====== Text extract ======

THIS SHARE PURCHASE AGREEMENT is made the 1st day of September, 2003, BETWEEN:
THIS SHARE PURCHASE AGREEMENT is made the 1st day of September, 2003,
BETWEEN:
XXX XXXXXX XXXXX AND XXXX XXXXXX XXXXX,
of 0000 - 00xx Xxxxxx, Xxxx Xxxxxxxxx, X.X. X0X 0X0
(the "Vendors")
AND:
FIDELITY CAPITAL CONCEPTS LIMITED,
of Xxxxx 0000, 0000 Xxxxxxxxxx Xxxxxxxx, Xxxxxxxxx, X.X., X0X 0X0
(the "Purchaser")
WHEREAS:
A.
The Vendors are the legal and beneficial owners of 100% of the issued and outstanding common shares, being 50 Class A common voting shares and 50 Class B common non-voting common shares, of Xxx Xxxxx Silk Corp. (the "KAS Shares"); and
B.
The Vendors have agreed to sell and the Purchaser has agreed to purchase all of the Vendors' right, title and interest in and to the KAS Shares free and clear of all liens, charges and encumbrances on the terms and conditions set forth in this agreement.

====== Dataset ======

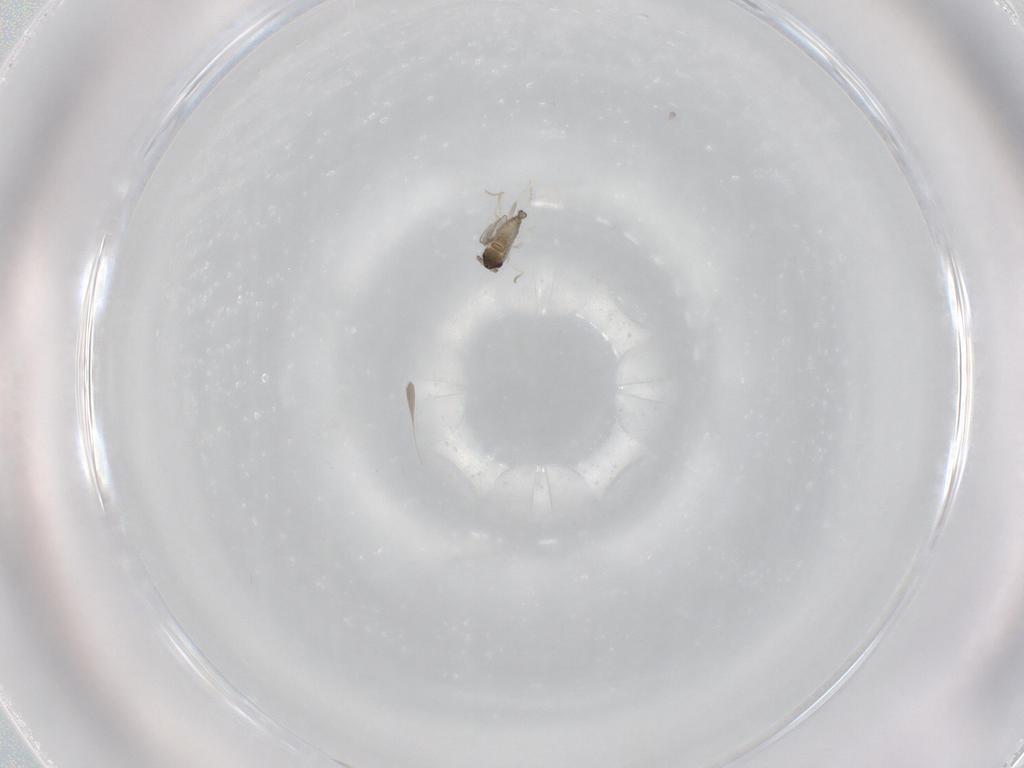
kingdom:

======
====== Dataset ======

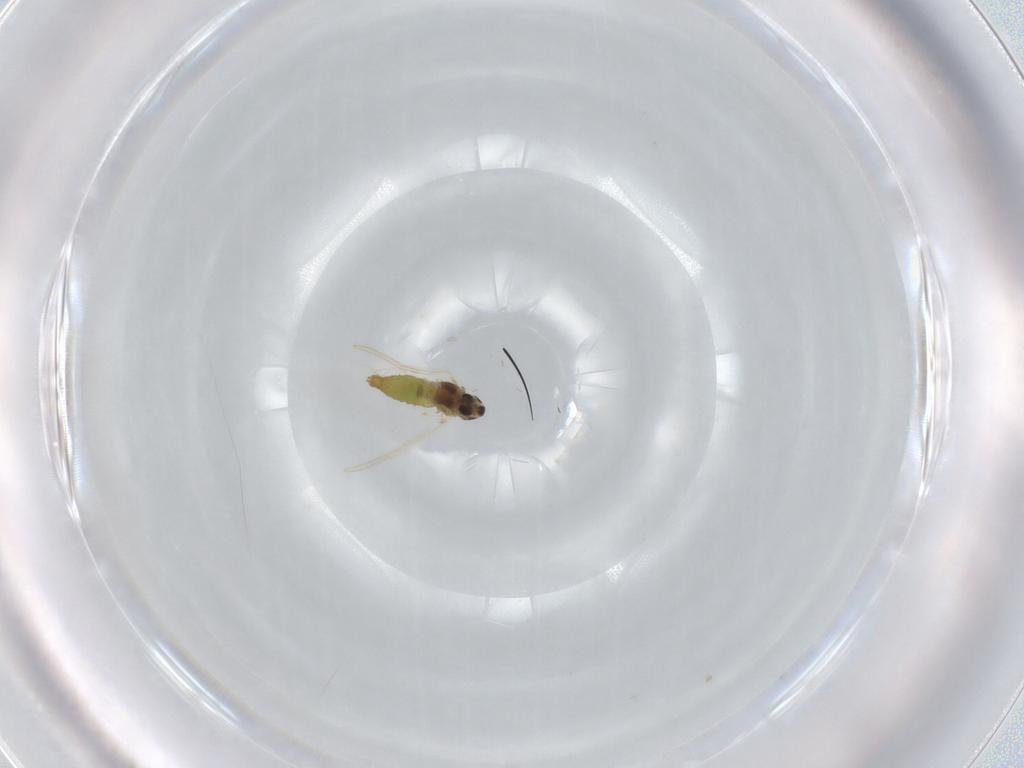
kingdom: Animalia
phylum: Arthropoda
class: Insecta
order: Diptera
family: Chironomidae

======
====== Dataset ======

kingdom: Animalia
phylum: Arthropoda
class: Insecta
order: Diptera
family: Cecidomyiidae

======

Problem statement: Reproduce the passage of the share purchase agreement from "The Vendors are" up to and including "in this agreement.", word for word.

Exercise solution:
The Vendors are the legal and beneficial owners of 100% of the issued and outstanding common shares, being 50 Class A common voting shares and 50 Class B common non-voting common shares, of Xxx Xxxxx Silk Corp. (the "KAS Shares"); and
B.
The Vendors have agreed to sell and the Purchaser has agreed to purchase all of the Vendors' right, title and interest in and to the KAS Shares free and clear of all liens, charges and encumbrances on the terms and conditions set forth in this agreement.